Speaker
Description
One of the main targets of computer vision is to interpret the content of image and video. To interpret image content, one of the essential goals is to build a model depending on a known set of features extracted from image data. The built model is then employed to produce inference of the unknown data-set. Medical image segmentation is the part of computer vision and its target is to labeling each pixel of an object of interest. It is often a key task for clinical applications, varying from computer aided diagnosis for lesions detection to therapy planning and guidance. Medical image segmentation helps clinicians focus on a particular area of the disease and extract detailed information for a more accurate diagnosis. An end to end deep learning approach, Convolutional Neural Networks have shown state-of-the-art performance for automated medical image segmentation.

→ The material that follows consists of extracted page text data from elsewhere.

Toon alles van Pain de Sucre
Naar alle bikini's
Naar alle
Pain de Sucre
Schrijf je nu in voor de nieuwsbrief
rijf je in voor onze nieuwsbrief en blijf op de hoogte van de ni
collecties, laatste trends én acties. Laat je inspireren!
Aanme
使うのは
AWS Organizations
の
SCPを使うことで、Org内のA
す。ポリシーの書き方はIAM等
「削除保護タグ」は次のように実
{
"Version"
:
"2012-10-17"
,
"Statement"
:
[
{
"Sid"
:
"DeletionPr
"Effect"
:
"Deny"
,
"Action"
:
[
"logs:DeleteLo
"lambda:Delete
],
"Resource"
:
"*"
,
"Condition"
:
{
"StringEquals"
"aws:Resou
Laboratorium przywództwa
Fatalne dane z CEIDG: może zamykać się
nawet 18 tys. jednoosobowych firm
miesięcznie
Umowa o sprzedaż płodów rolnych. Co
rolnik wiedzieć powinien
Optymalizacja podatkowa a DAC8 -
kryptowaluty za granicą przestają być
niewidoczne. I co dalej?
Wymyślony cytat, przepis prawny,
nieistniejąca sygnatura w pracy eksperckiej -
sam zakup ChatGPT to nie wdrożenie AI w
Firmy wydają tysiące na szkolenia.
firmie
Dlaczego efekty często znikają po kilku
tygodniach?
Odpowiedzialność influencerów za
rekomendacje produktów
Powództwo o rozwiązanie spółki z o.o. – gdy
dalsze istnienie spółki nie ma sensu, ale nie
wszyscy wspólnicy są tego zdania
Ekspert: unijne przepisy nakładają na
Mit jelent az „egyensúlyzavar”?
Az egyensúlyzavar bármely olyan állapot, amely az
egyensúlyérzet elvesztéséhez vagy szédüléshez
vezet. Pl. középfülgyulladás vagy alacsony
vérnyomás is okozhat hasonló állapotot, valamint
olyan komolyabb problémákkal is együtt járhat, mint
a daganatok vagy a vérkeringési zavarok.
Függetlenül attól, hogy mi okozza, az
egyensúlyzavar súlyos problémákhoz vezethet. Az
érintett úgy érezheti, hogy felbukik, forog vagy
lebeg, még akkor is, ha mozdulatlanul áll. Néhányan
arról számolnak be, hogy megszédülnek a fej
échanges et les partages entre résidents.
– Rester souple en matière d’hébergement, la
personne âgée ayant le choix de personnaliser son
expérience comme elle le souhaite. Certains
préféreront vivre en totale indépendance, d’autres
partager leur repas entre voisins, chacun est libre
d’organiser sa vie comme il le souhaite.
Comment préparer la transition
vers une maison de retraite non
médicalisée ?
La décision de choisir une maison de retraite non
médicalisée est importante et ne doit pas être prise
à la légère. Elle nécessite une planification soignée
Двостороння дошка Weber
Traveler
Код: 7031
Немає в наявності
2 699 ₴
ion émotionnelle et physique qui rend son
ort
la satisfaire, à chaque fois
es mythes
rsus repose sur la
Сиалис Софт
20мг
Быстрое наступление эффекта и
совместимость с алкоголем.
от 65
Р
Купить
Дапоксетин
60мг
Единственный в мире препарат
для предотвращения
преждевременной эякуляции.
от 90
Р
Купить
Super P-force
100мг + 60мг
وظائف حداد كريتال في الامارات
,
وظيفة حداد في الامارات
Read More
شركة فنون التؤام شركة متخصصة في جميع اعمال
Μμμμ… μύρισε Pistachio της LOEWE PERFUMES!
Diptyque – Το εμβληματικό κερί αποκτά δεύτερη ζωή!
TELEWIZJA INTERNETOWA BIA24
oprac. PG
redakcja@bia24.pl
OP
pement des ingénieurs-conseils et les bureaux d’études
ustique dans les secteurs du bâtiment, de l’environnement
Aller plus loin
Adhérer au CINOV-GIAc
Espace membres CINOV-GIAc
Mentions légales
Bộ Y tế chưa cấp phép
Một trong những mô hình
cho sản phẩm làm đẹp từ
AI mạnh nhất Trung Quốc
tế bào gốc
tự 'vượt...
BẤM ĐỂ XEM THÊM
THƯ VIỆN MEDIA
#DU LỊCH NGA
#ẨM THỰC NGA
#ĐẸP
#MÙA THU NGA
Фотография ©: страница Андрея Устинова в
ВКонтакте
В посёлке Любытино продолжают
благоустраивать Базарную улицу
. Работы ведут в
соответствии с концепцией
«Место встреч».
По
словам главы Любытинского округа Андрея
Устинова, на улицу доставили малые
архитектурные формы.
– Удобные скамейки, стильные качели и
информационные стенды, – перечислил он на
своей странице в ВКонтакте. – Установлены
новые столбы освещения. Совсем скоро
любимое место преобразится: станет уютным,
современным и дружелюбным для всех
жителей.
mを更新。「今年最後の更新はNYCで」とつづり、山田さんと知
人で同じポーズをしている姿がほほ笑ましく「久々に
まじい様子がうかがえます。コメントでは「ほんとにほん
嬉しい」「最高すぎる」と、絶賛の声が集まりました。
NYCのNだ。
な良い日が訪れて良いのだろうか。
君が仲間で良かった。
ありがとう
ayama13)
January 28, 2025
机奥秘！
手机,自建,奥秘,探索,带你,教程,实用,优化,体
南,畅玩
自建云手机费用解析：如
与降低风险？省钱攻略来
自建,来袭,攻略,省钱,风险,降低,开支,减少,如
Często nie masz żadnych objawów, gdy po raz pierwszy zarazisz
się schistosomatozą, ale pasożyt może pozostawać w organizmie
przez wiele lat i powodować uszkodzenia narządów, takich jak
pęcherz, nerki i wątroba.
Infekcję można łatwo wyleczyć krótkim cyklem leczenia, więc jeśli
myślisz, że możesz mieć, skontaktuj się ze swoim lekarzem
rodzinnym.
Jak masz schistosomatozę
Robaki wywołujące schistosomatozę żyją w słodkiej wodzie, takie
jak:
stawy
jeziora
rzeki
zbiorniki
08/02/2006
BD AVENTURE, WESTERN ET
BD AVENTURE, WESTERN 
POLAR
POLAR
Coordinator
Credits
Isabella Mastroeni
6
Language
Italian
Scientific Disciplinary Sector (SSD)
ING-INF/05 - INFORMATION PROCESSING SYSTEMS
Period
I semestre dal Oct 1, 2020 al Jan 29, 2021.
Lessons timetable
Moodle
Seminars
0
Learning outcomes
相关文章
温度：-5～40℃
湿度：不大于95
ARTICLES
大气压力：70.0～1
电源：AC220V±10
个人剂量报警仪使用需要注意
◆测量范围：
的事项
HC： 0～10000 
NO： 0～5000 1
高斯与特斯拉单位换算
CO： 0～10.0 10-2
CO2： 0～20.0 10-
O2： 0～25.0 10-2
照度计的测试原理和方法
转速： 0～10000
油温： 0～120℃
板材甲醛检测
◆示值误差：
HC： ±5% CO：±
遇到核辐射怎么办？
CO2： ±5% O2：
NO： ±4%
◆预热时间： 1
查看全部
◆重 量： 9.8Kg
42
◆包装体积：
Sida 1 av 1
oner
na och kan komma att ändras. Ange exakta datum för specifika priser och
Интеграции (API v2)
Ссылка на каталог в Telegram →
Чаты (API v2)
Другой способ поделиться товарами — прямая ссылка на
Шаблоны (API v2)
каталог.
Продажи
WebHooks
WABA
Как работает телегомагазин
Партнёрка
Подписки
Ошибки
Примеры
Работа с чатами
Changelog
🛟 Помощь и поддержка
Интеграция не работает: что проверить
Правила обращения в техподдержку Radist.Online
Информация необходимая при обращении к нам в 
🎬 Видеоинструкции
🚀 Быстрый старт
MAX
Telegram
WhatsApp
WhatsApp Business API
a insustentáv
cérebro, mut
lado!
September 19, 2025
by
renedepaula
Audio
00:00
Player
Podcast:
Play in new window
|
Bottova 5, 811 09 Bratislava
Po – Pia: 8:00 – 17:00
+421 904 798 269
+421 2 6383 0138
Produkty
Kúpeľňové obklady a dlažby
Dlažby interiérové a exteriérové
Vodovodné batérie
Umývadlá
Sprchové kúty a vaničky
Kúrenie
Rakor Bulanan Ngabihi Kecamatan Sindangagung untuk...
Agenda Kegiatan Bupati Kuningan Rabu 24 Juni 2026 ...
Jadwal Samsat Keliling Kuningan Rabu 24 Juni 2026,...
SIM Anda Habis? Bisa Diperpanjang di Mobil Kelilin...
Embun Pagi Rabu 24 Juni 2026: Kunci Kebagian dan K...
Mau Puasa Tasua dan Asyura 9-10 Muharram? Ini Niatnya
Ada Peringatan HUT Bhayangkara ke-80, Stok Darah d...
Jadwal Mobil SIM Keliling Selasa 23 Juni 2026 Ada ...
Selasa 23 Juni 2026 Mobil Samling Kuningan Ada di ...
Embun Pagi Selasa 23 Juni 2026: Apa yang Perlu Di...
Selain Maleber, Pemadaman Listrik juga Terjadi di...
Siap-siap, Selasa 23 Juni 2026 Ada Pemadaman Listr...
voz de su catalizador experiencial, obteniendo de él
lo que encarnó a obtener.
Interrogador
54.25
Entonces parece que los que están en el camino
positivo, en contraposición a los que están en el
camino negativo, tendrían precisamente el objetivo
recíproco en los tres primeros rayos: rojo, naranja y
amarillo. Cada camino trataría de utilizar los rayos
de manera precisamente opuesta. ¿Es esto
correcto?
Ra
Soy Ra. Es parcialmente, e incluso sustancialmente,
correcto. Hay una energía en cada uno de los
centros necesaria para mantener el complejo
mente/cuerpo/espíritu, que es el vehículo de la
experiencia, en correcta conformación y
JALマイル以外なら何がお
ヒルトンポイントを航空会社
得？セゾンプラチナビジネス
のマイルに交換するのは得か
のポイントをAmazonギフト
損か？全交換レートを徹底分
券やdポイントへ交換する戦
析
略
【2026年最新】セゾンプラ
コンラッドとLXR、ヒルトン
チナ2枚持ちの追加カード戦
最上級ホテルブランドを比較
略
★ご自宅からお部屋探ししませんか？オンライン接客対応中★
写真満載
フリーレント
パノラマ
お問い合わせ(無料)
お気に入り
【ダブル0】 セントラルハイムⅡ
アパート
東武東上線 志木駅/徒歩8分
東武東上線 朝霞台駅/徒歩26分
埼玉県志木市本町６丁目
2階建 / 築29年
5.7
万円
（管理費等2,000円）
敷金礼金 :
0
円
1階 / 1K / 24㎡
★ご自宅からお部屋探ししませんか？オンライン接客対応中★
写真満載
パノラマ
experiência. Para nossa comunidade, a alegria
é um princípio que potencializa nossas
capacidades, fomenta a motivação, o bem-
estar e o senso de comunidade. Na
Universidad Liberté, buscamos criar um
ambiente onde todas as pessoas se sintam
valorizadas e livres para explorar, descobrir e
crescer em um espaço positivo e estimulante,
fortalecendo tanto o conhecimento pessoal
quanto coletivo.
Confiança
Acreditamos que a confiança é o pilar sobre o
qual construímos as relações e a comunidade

However, it doesn’t perform well in case of complex environments. U-Net is another popular deep learning architecture especially for biomedical imaging. It consists of contraction and expansion path to pixel-wise predict the dataset. This model is better than previously available medical image segmentation approaches. However again, it fails to produce the promising results with voxels. For that, incremental version of U-Net, Multiplanar U-Net has been developed in 2019. In this talk, we will discuss about a simple and thoroughly evaluated deep learning frameworks for segmentation of arbitrary medical image volumes. We will also discuss about specific framework, which doesn’t require human interaction, task-specific information and it is based on a fixed model topology and hyper parameter set.